During my last trip to Squaw, the summer before last, it so happened that the day my story was to be critiqued, Janet Finch was our workshop leader. She was a loon which made me really love her. She was so set in her own notion of style and so convinced by it that she was all over the place explaining herself with the flipping and scrunching of her straight, long hair. And the crossing and uncrossing of legs. I don't know what the fuck she was saying about my story other than "Good stuff", and then she'd extract the craziest little detail and tell me to write entirely about that. I'd say, "About this one child here?" And she'd yell, "YES! That was beautiful.

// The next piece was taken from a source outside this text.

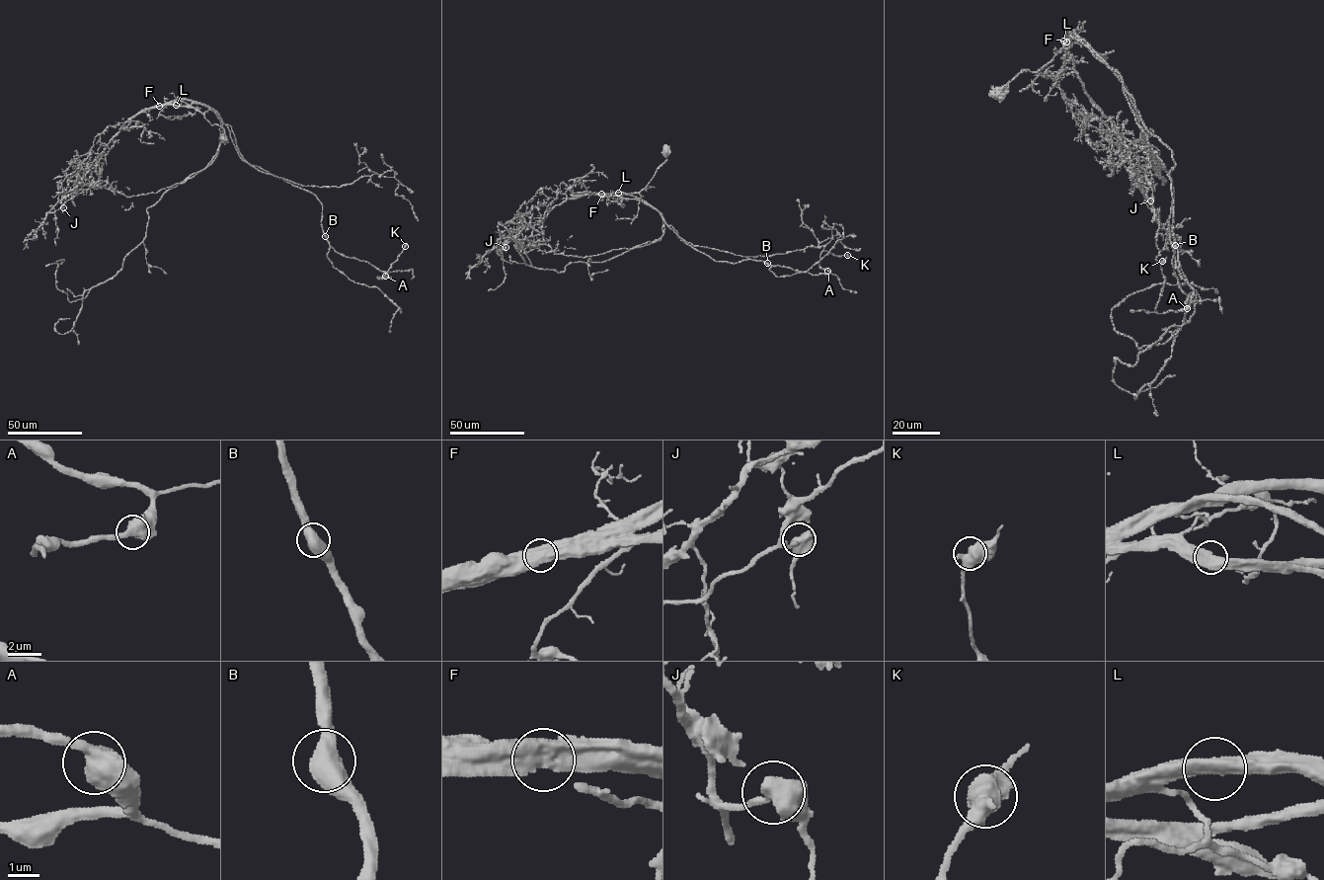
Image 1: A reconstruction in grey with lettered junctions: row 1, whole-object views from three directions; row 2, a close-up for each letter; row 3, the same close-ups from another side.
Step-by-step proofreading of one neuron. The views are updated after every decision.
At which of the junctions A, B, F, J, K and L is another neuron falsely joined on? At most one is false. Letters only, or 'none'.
F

I don't get this other stuff." After the workshop emptied and scattered, she said to me, "Are you writing a novel?" And I answered, "I'm a little scared to." And she stopped being a fidgety lunatic then and she looked me dead in my face, held my hand, "One scene at a time," she said. "That's all it is. One scene after another." That's what she signed in my copy of White Oleanders.

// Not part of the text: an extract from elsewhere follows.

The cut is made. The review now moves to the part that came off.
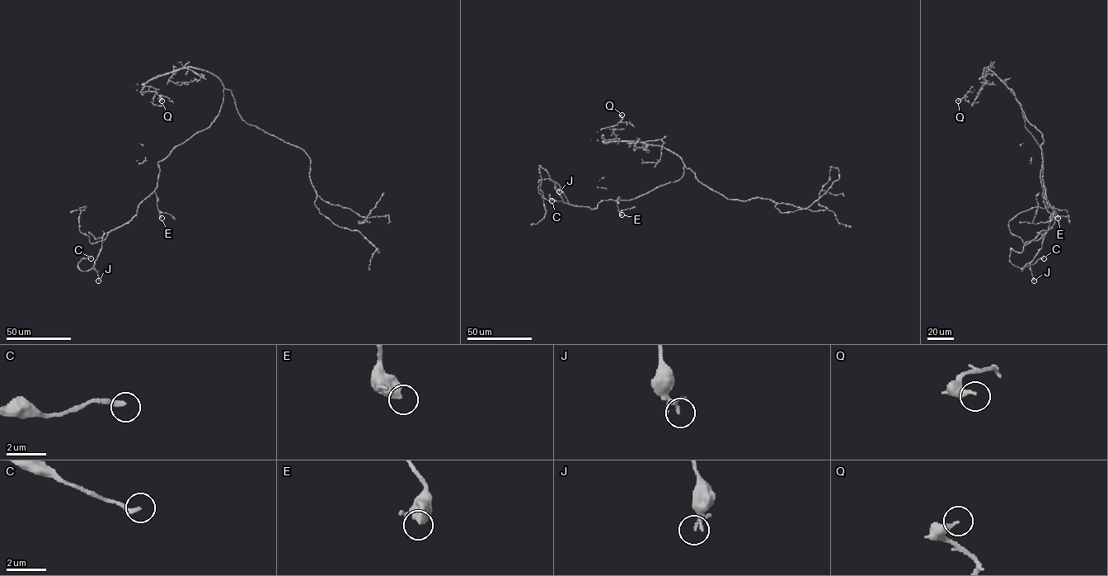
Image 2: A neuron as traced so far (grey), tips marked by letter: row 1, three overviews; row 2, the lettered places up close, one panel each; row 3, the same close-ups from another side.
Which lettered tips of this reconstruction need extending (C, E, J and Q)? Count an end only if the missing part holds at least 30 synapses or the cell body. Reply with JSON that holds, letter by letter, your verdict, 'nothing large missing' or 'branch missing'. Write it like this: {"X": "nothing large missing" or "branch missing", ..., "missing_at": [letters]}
{"C": "nothing large missing", "E": "nothing large missing", "J": "nothing large missing", "Q": "nothing large missing", "missing_at": []}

Later in the week, I had a one-on-one with Mark Childress for whom I had already grown a deep fondness. He's just so southern in a way that when he speaks it sounds like he's wrapping you up in a hot biscuit and talking trash at the same time. And the only thing I remember from our talk was that he said, "Honey, you need to write everyday. Every single day." Before I could whine about the kids and the job and all my burdensome dutifully duteous life he said, "I don't care if you have 5 kids, two husbands and three jobs. You need to write every day." I didn't say shit. Because I'm gonna make excuses about the one thing I've wanted to do since I was nine years old? It's why I signed up for the NaNoWriMo. I'm not gonna try? I'm gonna let another month go by without pursuing what calls me everyday? Funk that.

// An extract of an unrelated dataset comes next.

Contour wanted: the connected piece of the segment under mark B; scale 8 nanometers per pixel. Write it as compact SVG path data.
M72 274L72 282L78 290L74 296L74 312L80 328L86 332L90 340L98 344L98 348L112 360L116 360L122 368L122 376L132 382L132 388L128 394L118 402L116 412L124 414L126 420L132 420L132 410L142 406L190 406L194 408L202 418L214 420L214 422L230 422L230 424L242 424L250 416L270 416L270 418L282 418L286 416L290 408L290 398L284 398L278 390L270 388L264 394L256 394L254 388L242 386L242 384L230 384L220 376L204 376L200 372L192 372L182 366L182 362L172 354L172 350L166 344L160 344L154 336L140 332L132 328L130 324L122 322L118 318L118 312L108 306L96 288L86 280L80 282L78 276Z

At the end of Squaw, at the big cabin bash banger, I made Mark Childress and many others at the party blenderfuls of knockout mojitos. Mark and I talked shit, both of us sporting southern accents by then -- I COULDN'T HELP MYSELF -- and when Janet Finch arrived in a red, silk mini dress and a lavender knit scarf, she kicked off her shoes and pointed to me demanding, "Put on some music I can dance to." Which I did, and we danced to Celia Cruz in a Woodstock kind of way. After a couple more mojitos, I said to the crowd, "Here's my Carter Beats the Devil Dance!" a dance that Honduro and I made up the previous trip to Squaw after Glen David Gold gave an inspirational reading. Then I yelled, "Here's my new White Oleander Dance!" I broke out in a freeing side-to-side motion, and Janet kept dancing to the beat of her own flower.

7 comments:

Anonymous said...

Great story and thank god you are writing. xoxo M

Diz Rivera said...

HR, It's the lure of something creative. When I don't feel like writing, I paint or make bangles or try to design killer fanny packs (NOT KIDDING, I'M SO GOING TO DO THIS ONE DAY), but when I'm done with the wild hair, I'm back to writing. You're probably just keeping the creative juices churning. Btw, I added you as my "friend" on my NaNuNaNu page.

Anonymous said...

The craziest thing is. I'm not a reader. I've never professed to be. But everytime I read your stuff you hold my attention 100%. Even if you're writing about what a wierdo you really are. People want to hear what you have to say and how you say it. You have a gift. Make your mark and run with this opportunity you have to share with the world.

kiki said...

oh, i'm so glad you're participating.

andrea said...

wow, I think I've read white oleander about 7 times... there's some strength and beauty in that novel that just takes it out of me, every time.

and this is a fantastic story, couldn't read it fast enough... hooray for the white oleander dance! I'd love to see that one...

Michelle said...

I heard this on NPR a while back but didn't realize it was already underway. I am dying to know how the 30 days goes. I want to try it next time.

Rebel Girl said...

I love Mark. Hot biscuit indeed! I'm telling!

I love you too.

We all need to write every single day one scene at a time.